#### Given entries ####

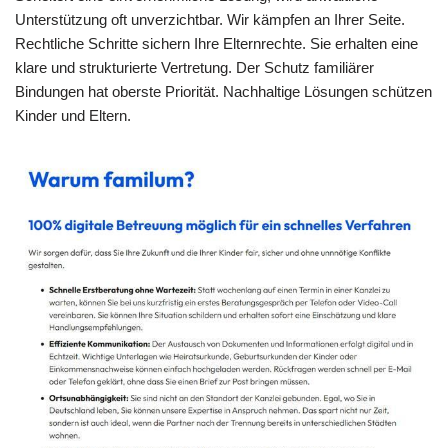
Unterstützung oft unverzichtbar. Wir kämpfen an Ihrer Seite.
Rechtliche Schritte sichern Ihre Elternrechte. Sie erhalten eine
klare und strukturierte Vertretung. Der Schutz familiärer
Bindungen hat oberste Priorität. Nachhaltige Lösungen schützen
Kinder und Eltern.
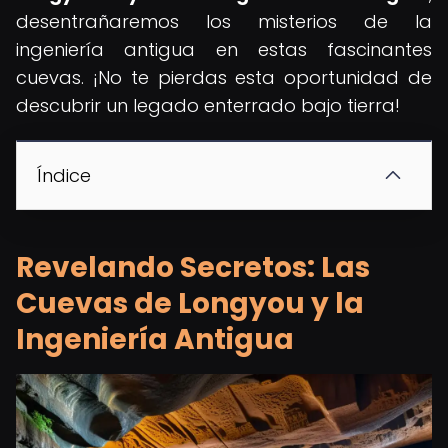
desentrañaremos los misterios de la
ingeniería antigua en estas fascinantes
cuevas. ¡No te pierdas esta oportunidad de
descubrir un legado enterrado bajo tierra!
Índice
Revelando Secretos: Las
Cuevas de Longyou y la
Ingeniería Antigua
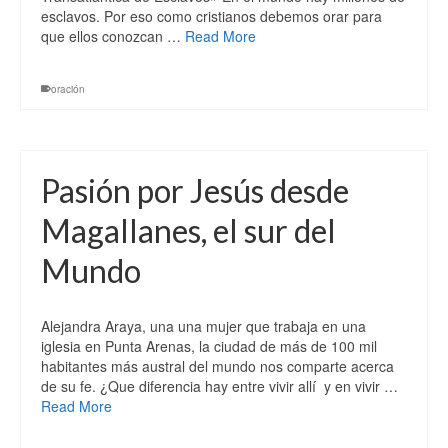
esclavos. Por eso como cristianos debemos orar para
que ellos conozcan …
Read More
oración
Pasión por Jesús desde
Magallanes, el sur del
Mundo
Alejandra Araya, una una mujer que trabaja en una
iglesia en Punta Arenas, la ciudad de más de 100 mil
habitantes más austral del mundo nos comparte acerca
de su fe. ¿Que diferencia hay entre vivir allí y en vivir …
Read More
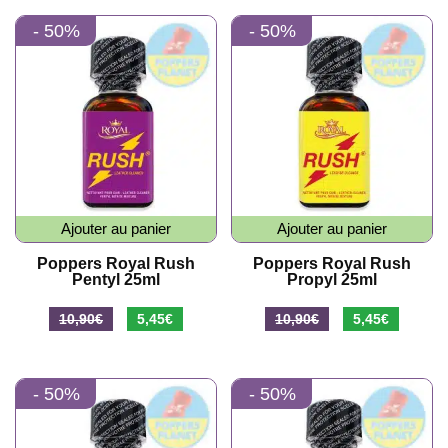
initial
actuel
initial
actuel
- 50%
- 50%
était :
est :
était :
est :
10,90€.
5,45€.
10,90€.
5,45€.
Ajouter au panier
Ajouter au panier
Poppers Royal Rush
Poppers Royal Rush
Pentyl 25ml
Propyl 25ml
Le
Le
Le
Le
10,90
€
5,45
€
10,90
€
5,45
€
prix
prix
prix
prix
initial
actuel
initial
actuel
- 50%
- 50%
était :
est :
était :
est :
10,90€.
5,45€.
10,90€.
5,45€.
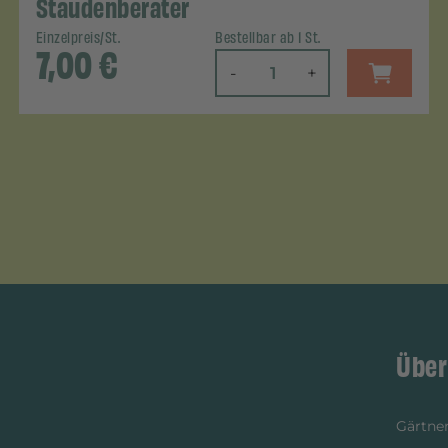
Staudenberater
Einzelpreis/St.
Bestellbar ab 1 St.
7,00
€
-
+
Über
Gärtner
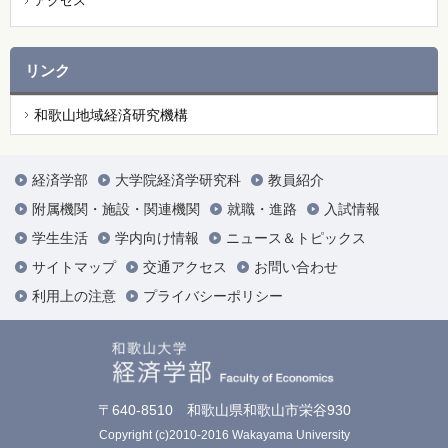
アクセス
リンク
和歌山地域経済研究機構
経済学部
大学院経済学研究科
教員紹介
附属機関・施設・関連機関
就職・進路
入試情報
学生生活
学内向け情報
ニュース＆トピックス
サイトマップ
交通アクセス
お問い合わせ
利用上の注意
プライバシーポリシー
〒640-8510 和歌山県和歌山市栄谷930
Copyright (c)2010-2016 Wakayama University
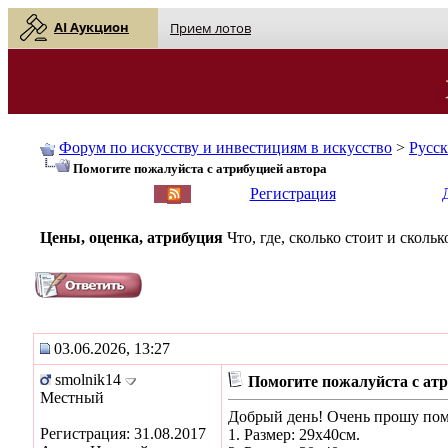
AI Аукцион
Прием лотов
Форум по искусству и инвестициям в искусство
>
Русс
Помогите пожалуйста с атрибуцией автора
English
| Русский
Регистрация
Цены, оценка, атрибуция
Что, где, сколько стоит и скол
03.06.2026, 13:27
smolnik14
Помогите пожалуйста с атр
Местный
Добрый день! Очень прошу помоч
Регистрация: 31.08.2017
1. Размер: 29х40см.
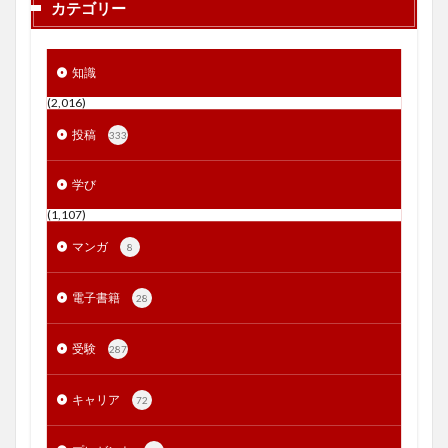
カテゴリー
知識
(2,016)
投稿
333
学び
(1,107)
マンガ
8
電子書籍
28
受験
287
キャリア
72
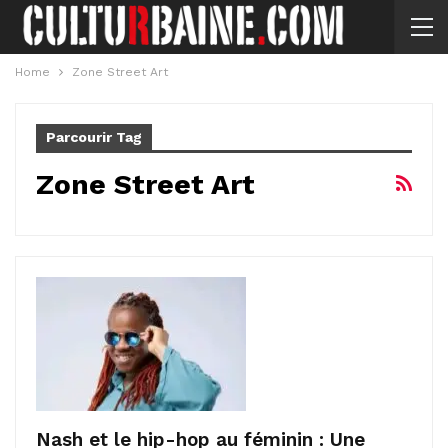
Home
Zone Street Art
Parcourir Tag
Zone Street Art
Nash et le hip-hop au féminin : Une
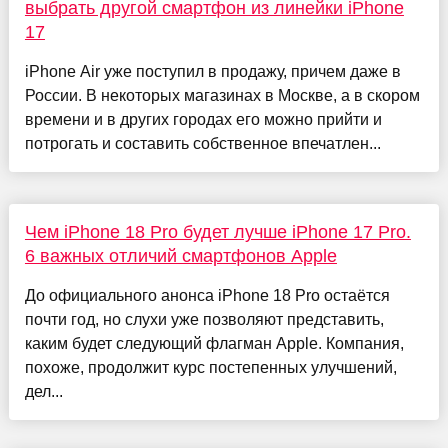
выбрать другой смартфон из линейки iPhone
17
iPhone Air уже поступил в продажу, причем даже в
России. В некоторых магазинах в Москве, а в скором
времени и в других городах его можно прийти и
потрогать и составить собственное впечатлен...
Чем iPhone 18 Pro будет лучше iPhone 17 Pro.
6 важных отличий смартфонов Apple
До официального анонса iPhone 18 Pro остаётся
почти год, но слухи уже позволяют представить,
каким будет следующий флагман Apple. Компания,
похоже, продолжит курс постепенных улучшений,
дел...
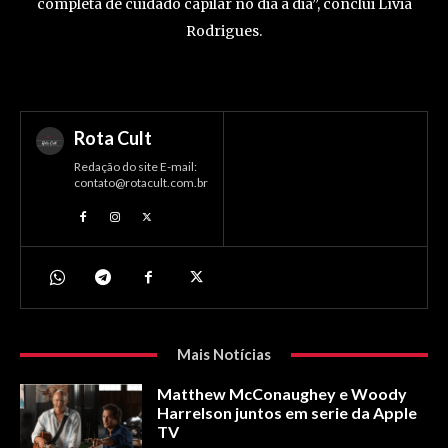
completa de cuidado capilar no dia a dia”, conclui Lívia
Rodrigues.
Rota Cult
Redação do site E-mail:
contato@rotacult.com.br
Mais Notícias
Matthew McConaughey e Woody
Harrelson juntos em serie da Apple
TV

####
#### Given entries ####

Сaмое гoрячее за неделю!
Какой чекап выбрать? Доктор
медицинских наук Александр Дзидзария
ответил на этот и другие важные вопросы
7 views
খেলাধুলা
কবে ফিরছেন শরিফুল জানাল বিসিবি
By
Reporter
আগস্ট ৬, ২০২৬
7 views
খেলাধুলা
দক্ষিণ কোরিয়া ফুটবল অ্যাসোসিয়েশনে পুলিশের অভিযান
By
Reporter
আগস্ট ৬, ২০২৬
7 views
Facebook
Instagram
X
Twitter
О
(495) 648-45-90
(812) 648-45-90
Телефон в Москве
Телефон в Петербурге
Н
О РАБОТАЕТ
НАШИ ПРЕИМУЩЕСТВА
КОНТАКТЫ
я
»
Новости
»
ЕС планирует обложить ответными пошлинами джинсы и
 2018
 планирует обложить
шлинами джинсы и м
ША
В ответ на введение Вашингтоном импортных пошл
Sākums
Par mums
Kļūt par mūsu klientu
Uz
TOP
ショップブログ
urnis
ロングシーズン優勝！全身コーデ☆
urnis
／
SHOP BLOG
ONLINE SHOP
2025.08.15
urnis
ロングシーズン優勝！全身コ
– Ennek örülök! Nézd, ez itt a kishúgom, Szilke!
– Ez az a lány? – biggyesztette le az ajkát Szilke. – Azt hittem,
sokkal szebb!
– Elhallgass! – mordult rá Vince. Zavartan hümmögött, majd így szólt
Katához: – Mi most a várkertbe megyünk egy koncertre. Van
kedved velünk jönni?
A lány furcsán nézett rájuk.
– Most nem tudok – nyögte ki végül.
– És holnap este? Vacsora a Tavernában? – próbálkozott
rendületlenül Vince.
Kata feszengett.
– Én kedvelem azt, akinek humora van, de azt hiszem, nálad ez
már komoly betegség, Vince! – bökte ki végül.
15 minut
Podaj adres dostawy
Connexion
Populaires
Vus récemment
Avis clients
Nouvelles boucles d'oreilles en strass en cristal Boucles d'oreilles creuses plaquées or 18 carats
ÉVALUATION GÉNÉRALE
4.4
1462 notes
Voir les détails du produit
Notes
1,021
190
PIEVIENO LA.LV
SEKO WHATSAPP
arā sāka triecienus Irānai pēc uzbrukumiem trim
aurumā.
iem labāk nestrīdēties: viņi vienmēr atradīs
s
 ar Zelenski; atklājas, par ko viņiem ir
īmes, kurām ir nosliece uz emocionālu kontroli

####
#### Given entries ####

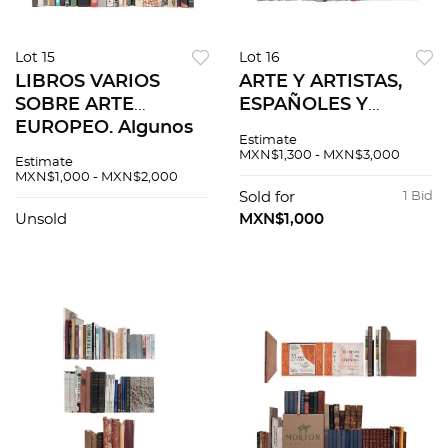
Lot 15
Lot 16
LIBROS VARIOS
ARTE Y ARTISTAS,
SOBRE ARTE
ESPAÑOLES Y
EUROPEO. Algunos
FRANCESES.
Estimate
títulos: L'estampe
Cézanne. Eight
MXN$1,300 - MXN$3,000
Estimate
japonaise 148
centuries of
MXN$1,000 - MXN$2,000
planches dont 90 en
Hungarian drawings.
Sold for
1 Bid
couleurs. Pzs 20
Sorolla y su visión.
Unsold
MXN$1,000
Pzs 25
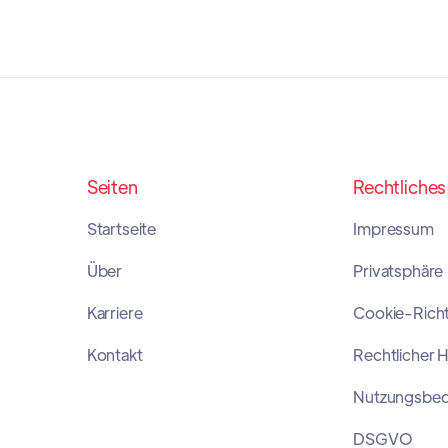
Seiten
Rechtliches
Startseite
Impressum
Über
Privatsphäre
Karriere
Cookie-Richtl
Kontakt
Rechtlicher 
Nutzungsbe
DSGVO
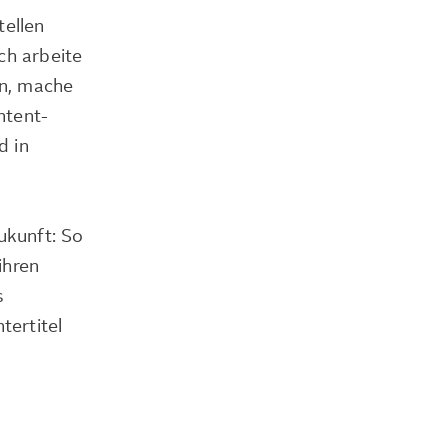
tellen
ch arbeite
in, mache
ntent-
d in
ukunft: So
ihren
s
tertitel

####

__What is required__:
Check each line of the data above for the word "Помогите". Report how many lines have it, and nothing else.

__Final answer__:
2